Convex-Geometric Error Bounds for Positive-Weight Kernel Quadrature

Kernel quadrature (KQ) is a kernel-based approach to numerical integration, closely related to Bayesian quadrature (BQ) and probabilistic integration [38, 39, 10]. For sufficiently regular integrands, KQ can exploit spectral structure in a reproducing kernel Hilbert space (RKHS) that is invisible to plain Monte Carlo and thereby converge faster than the usual O(N 1/2) rate in the number of points [3, 28]. Unconstrained kernel-based rules, however, may produce numerically unstable weights, motivating longstanding interest in positively weighted rules [13, 21, 29, 46]. In this paper, positive weights mean nonnegative weights that sum to one, i.e., simplex or convex-combination weights. Whether positive-weight KQ can systematically improve over Monte Carlo is a subtle question. Kernel herding and related constructions suggested fast rates under favorable assumptions [13], but the conditional-gradient viewpoint of Bach et al. [4] clarified that the strongest such assumptions are not generally available in infinite-dimensional RKHSs.

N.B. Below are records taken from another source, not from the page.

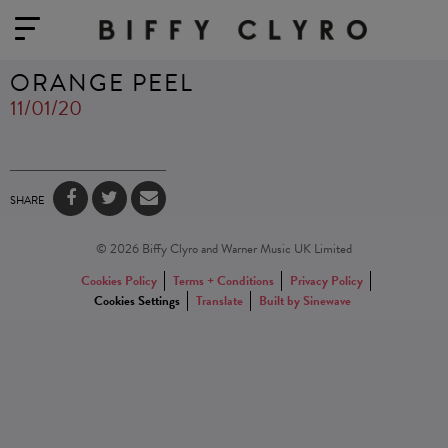
ORANGE PEEL
11/01/20
SHARE
© 2026 Biffy Clyro and Warner Music UK Limited
Cookies Policy
Terms + Conditions
Privacy Policy
Cookies Settings
Translate
Built by Sinewave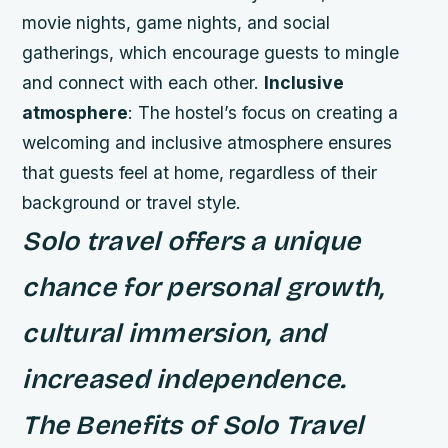
movie nights, game nights, and social
gatherings, which encourage guests to mingle
and connect with each other.
Inclusive
atmosphere
: The hostel’s focus on creating a
welcoming and inclusive atmosphere ensures
that guests feel at home, regardless of their
background or travel style.
Solo travel offers a unique
chance for personal growth,
cultural immersion, and
increased independence.
The Benefits of Solo Travel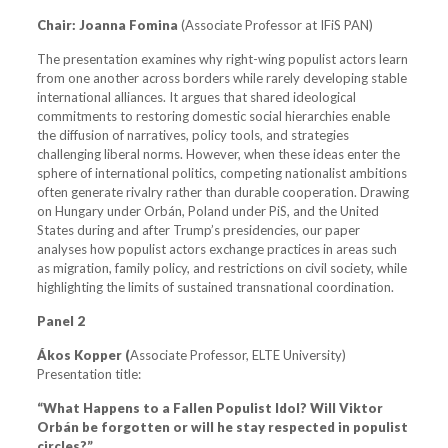
Chair:
Joanna Fomina
(Associate Professor at IFiS PAN)
The presentation examines why right-wing populist actors learn
from one another across borders while rarely developing stable
international alliances. It argues that shared ideological
commitments to restoring domestic social hierarchies enable
the diffusion of narratives, policy tools, and strategies
challenging liberal norms. However, when these ideas enter the
sphere of international politics, competing nationalist ambitions
often generate rivalry rather than durable cooperation. Drawing
on Hungary under Orbán, Poland under PiS, and the United
States during and after Trump’s presidencies, our paper
analyses how populist actors exchange practices in areas such
as migration, family policy, and restrictions on civil society, while
highlighting the limits of sustained transnational coordination.
Panel 2
Ákos Kopper (
Associate Professor, ELTE University)
Presentation title:
“What Happens to a Fallen Populist Idol? Will Viktor
Orbán be forgotten or will he stay respected in populist
circles?”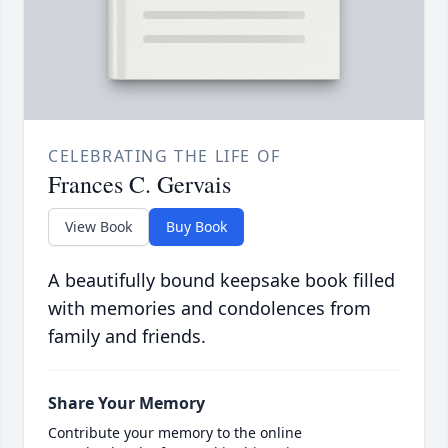
CELEBRATING THE LIFE OF
Frances C. Gervais
View Book
Buy Book
A beautifully bound keepsake book filled
with memories and condolences from
family and friends.
Share Your Memory
Contribute your memory to the online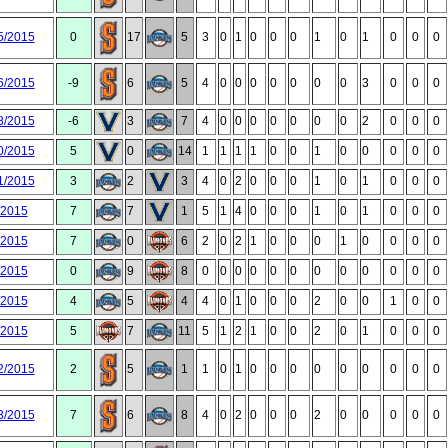
5/2015
0
17
5
3
0
1
0
0
0
1
0
1
0
0
0
6/2015
-9
6
5
4
0
0
0
0
0
0
0
3
0
0
0
8/2015
-6
3
7
4
0
0
0
0
0
0
0
2
0
0
0
0/2015
5
0
14
1
1
1
1
0
0
1
0
0
0
0
0
1/2015
3
2
3
4
0
2
0
0
0
1
0
1
0
0
0
/2015
7
7
1
5
1
4
0
0
0
1
0
1
0
0
0
/2015
7
0
6
2
0
2
1
0
0
0
1
0
0
0
0
/2015
0
9
8
0
0
0
0
0
0
0
0
0
0
0
0
/2015
4
5
4
4
0
1
0
0
0
2
0
0
1
0
0
/2015
5
7
11
5
1
2
1
0
0
2
0
1
0
0
0
2/2015
2
5
1
1
0
1
0
0
0
0
0
0
0
0
0
3/2015
7
6
8
4
0
2
0
0
0
2
0
0
0
0
0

Subsequent herding-type analyses in broad RKHS settings have therefore mostly remained at the Monte-Carlo scale, except under additional structure or modified algorithms such as sparse herding variants [31, 44, 43]. Beyond herding, subsampling-based positive KQ methods such as thinning [16, 15] and recombination [21, 24] have obtained rates beyond Monte Carlo, but a general mechanism for such improvement in the simple i.i.d.